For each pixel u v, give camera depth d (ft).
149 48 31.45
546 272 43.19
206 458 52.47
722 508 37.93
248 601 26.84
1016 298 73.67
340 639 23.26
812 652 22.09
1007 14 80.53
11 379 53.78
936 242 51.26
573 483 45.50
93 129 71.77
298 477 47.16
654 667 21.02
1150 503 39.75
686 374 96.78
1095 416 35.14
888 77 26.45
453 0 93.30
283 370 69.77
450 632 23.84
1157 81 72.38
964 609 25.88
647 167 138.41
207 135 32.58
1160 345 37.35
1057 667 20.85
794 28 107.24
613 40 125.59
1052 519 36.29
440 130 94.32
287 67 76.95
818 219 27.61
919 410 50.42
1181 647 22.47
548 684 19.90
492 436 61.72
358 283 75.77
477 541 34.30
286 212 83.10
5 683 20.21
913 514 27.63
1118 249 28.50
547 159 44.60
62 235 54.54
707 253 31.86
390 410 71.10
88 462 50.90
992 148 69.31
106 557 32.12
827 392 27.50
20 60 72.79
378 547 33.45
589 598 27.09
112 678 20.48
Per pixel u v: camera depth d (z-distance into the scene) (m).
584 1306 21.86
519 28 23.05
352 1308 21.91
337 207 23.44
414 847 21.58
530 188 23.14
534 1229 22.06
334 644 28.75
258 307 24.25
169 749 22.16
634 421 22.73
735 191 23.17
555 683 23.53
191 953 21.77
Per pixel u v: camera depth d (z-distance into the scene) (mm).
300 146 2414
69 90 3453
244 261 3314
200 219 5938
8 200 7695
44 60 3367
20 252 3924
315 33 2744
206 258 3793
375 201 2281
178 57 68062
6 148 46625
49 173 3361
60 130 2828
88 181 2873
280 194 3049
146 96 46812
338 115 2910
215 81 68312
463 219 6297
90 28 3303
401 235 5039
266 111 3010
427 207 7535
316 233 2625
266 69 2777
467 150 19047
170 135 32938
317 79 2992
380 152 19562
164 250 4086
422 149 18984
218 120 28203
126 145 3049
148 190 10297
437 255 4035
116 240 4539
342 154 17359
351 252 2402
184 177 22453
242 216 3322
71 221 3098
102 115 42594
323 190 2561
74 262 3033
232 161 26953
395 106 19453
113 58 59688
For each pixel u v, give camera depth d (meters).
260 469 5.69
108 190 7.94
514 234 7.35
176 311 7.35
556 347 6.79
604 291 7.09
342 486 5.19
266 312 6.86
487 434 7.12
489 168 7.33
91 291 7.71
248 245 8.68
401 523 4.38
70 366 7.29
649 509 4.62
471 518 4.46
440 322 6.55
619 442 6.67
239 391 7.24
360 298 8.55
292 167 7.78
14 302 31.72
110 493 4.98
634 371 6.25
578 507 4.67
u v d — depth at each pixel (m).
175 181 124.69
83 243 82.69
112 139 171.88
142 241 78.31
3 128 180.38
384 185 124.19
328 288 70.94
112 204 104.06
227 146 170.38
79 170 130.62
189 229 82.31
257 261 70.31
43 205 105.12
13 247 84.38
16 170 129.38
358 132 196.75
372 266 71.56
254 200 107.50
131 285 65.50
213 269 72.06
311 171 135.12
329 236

**Task details**
Write out the listing's lines exactly, from its first line through the line that contains "189 229 82.31", and stop there.

**Answer for this exercise**
For each pixel u v, give camera depth d (ft).
149 48 31.45
546 272 43.19
206 458 52.47
722 508 37.93
248 601 26.84
1016 298 73.67
340 639 23.26
812 652 22.09
1007 14 80.53
11 379 53.78
936 242 51.26
573 483 45.50
93 129 71.77
298 477 47.16
654 667 21.02
1150 503 39.75
686 374 96.78
1095 416 35.14
888 77 26.45
453 0 93.30
283 370 69.77
450 632 23.84
1157 81 72.38
964 609 25.88
647 167 138.41
207 135 32.58
1160 345 37.35
1057 667 20.85
794 28 107.24
613 40 125.59
1052 519 36.29
440 130 94.32
287 67 76.95
818 219 27.61
919 410 50.42
1181 647 22.47
548 684 19.90
492 436 61.72
358 283 75.77
477 541 34.30
286 212 83.10
5 683 20.21
913 514 27.63
1118 249 28.50
547 159 44.60
62 235 54.54
707 253 31.86
390 410 71.10
88 462 50.90
992 148 69.31
106 557 32.12
827 392 27.50
20 60 72.79
378 547 33.45
589 598 27.09
112 678 20.48
Per pixel u v: camera depth d (z-distance into the scene) (m).
584 1306 21.86
519 28 23.05
352 1308 21.91
337 207 23.44
414 847 21.58
530 188 23.14
534 1229 22.06
334 644 28.75
258 307 24.25
169 749 22.16
634 421 22.73
735 191 23.17
555 683 23.53
191 953 21.77
Per pixel u v: camera depth d (z-distance into the scene) (mm).
300 146 2414
69 90 3453
244 261 3314
200 219 5938
8 200 7695
44 60 3367
20 252 3924
315 33 2744
206 258 3793
375 201 2281
178 57 68062
6 148 46625
49 173 3361
60 130 2828
88 181 2873
280 194 3049
146 96 46812
338 115 2910
215 81 68312
463 219 6297
90 28 3303
401 235 5039
266 111 3010
427 207 7535
316 233 2625
266 69 2777
467 150 19047
170 135 32938
317 79 2992
380 152 19562
164 250 4086
422 149 18984
218 120 28203
126 145 3049
148 190 10297
437 255 4035
116 240 4539
342 154 17359
351 252 2402
184 177 22453
242 216 3322
71 221 3098
102 115 42594
323 190 2561
74 262 3033
232 161 26953
395 106 19453
113 58 59688
For each pixel u v, give camera depth d (meters).
260 469 5.69
108 190 7.94
514 234 7.35
176 311 7.35
556 347 6.79
604 291 7.09
342 486 5.19
266 312 6.86
487 434 7.12
489 168 7.33
91 291 7.71
248 245 8.68
401 523 4.38
70 366 7.29
649 509 4.62
471 518 4.46
440 322 6.55
619 442 6.67
239 391 7.24
360 298 8.55
292 167 7.78
14 302 31.72
110 493 4.98
634 371 6.25
578 507 4.67
u v d — depth at each pixel (m).
175 181 124.69
83 243 82.69
112 139 171.88
142 241 78.31
3 128 180.38
384 185 124.19
328 288 70.94
112 204 104.06
227 146 170.38
79 170 130.62
189 229 82.31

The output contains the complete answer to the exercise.